A problem that bedeviled Cashback was fixed in advance of the Bing launch. When a consumer clicked on a retailer’s Cashback offer the next page he saw was a Cashback sign-in screen. Confused consumers often abandoned the purchase. Now a greyed-out image of the retailer’s page appears behind the sign-in box, cueing consumers that they are on the right track.
“The initial interstitial page had a pretty poor performance,” Wascha says. “Now performance is significantly better.”
Despite their aggressive marketing efforts, Microsoft officials downplayed expectations that Bing would quickly gain market share. And Bing made only small gains in its first month. Microsoft’s share of U.S. search queries rose from 8.0% in May to 8.4% in June, while Yahoo fell to 19.6% from 20.1% and Google held steady at 65.0%, according to web measurement firm comScore Inc.
In terms of clicks from paid ads, the results were mixed. Apogee Search followed 10 retailer clients in June and found Google easily bested Bing in terms of gains over the prior month. But web traffic monitor Compete showed Bing’s share of referrals from search ads rose to 5.6% in June from 3.1% in May, and search marketing firm Efficient Frontier reported a 5% increase in Bing’s click share in June over the month before.

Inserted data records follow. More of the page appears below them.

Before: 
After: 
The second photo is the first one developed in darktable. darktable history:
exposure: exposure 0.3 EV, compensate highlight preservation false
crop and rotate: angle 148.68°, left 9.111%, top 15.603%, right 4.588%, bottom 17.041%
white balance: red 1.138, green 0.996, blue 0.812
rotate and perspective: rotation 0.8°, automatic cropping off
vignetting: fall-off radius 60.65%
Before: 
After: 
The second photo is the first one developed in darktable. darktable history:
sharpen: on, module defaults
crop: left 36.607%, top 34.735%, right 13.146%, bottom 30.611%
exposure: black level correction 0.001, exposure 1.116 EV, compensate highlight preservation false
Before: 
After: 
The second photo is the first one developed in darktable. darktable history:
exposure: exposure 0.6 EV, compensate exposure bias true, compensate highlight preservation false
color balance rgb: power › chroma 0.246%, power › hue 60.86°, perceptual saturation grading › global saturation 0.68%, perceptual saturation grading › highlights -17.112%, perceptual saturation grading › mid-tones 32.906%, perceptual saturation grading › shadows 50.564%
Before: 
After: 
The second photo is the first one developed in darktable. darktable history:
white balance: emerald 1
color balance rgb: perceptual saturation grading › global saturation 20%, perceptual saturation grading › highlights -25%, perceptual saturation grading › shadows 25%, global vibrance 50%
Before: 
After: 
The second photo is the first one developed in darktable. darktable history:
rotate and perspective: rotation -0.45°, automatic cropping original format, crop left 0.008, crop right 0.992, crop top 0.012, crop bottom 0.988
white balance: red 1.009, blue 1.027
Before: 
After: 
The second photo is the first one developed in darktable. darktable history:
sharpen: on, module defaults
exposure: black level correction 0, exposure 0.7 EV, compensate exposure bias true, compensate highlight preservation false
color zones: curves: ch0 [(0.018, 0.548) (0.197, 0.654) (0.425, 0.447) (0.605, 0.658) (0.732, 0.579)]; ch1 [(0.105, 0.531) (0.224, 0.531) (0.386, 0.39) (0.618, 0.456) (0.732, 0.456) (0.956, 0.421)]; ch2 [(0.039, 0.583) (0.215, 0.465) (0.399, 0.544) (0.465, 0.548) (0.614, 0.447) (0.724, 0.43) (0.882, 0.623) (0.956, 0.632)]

“With the launch of Bing and its early signs of promise, the battle between search titans is once again heating up,” says David Karnstedt, president and CEO of Efficient Frontier.
Other early studies indicate consumers like Bing, but don’t see a need to switch from Google.
A July survey of more than 750 U.S. consumers found 59% had heard of Bing and 25% had tried it, reported stock analyst Imran Khan of J.P. Morgan, which commissioned the poll. And while respondents gave Bing high marks, nearly 63% said they were satisfied with their current search experience. “It will be difficult to shift search behavior if people are completely satisfied with their current search engine,” Khan observed.
In a usability test with 12 individuals given two search tasks to perform on Google and Bing, most preferred Bing’s visual design and considered Bing slightly better in terms of organization and refinement options-yet eight of 12 planned to stick with Google. “A little better isn’t enough to get people to switch,” says Nick Gould, CEO of the web design and research firm Catalyst Group, which conducted the test.
These results do not faze Microsoft executives, who emphasize that they are in this race for the long haul, and that Bing will continue to improve. One example: Bing recently began including in its search results Twitter messages from celebrity Tweeters. “This is just the beginning,” says Microsoft’s Wascha. “There’s a ton left to do in the world of search.”
And tons of dollars to be spent by Microsoft and Google as they try to outdo each other through innovation. The unprecedented level of competition and innovation in search that looms on the horizon can only benefit online retailers. l
How Bing is different- and some early SEO lessons
Bing presents search results in a new way. Here are a few of the differences with Google:
Instead of just listing links to web pages, results are organized into categories. A search for “digital cameras,” for example, includes sections such as Digital Camera Brands, Digital Camera Types and Top 10 Digital Cameras.
Hovering the cursor over the right side of a link pops up a box that provides a glimpse of what’s on the page the link goes to. In some cases, links to retailer sites display products and prices in that box. Bing often shows the retailer’s customer service number.